Output the full listing exactly, character for character.

START GIVEN INFORMATION

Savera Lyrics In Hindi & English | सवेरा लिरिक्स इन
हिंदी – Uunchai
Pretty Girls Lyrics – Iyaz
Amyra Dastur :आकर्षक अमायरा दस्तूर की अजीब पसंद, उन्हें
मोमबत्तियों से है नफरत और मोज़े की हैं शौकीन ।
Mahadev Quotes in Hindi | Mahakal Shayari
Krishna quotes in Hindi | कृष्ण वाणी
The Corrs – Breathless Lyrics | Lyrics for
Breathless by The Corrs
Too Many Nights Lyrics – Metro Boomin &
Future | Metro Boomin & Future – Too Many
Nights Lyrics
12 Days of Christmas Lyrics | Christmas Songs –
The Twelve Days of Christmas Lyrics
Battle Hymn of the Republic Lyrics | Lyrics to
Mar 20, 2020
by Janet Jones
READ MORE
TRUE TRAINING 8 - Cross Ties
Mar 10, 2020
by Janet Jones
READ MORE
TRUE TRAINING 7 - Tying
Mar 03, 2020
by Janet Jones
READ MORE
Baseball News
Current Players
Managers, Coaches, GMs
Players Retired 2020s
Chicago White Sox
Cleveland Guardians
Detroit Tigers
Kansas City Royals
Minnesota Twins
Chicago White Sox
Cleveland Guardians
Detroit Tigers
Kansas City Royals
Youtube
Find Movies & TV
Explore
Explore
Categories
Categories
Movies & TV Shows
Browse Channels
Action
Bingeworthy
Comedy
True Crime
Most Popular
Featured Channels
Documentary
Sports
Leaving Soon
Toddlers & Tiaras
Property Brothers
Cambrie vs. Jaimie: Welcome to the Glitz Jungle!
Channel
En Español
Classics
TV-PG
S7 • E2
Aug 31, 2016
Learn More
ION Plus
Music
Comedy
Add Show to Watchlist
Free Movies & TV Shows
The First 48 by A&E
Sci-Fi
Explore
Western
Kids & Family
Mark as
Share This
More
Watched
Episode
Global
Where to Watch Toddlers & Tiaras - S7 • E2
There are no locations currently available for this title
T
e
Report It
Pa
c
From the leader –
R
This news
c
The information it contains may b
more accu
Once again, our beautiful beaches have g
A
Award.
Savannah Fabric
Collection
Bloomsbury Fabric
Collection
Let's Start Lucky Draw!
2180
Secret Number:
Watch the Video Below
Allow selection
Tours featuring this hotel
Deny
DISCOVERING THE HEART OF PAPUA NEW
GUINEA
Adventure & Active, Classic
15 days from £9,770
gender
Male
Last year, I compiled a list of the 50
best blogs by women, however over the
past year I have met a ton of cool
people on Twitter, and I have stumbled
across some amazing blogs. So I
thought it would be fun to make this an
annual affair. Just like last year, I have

END GIVEN INFORMATION

ANSWER AREA:
Savera Lyrics In Hindi & English | सवेरा लिरिक्स इन
हिंदी – Uunchai
Pretty Girls Lyrics – Iyaz
Amyra Dastur :आकर्षक अमायरा दस्तूर की अजीब पसंद, उन्हें
मोमबत्तियों से है नफरत और मोज़े की हैं शौकीन ।
Mahadev Quotes in Hindi | Mahakal Shayari
Krishna quotes in Hindi | कृष्ण वाणी
The Corrs – Breathless Lyrics | Lyrics for
Breathless by The Corrs
Too Many Nights Lyrics – Metro Boomin &
Future | Metro Boomin & Future – Too Many
Nights Lyrics
12 Days of Christmas Lyrics | Christmas Songs –
The Twelve Days of Christmas Lyrics
Battle Hymn of the Republic Lyrics | Lyrics to
Mar 20, 2020
by Janet Jones
READ MORE
TRUE TRAINING 8 - Cross Ties
Mar 10, 2020
by Janet Jones
READ MORE
TRUE TRAINING 7 - Tying
Mar 03, 2020
by Janet Jones
READ MORE
Baseball News
Current Players
Managers, Coaches, GMs
Players Retired 2020s
Chicago White Sox
Cleveland Guardians
Detroit Tigers
Kansas City Royals
Minnesota Twins
Chicago White Sox
Cleveland Guardians
Detroit Tigers
Kansas City Royals
Youtube
Find Movies & TV
Explore
Explore
Categories
Categories
Movies & TV Shows
Browse Channels
Action
Bingeworthy
Comedy
True Crime
Most Popular
Featured Channels
Documentary
Sports
Leaving Soon
Toddlers & Tiaras
Property Brothers
Cambrie vs. Jaimie: Welcome to the Glitz Jungle!
Channel
En Español
Classics
TV-PG
S7 • E2
Aug 31, 2016
Learn More
ION Plus
Music
Comedy
Add Show to Watchlist
Free Movies & TV Shows
The First 48 by A&E
Sci-Fi
Explore
Western
Kids & Family
Mark as
Share This
More
Watched
Episode
Global
Where to Watch Toddlers & Tiaras - S7 • E2
There are no locations currently available for this title
T
e
Report It
Pa
c
From the leader –
R
This news
c
The information it contains may b
more accu
Once again, our beautiful beaches have g
A
Award.
Savannah Fabric
Collection
Bloomsbury Fabric
Collection
Let's Start Lucky Draw!
2180
Secret Number:
Watch the Video Below
Allow selection
Tours featuring this hotel
Deny
DISCOVERING THE HEART OF PAPUA NEW
GUINEA
Adventure & Active, Classic
15 days from £9,770
gender
Male
Last year, I compiled a list of the 50
best blogs by women, however over the
past year I have met a ton of cool
people on Twitter, and I have stumbled
across some amazing blogs. So I
thought it would be fun to make this an
annual affair. Just like last year, I have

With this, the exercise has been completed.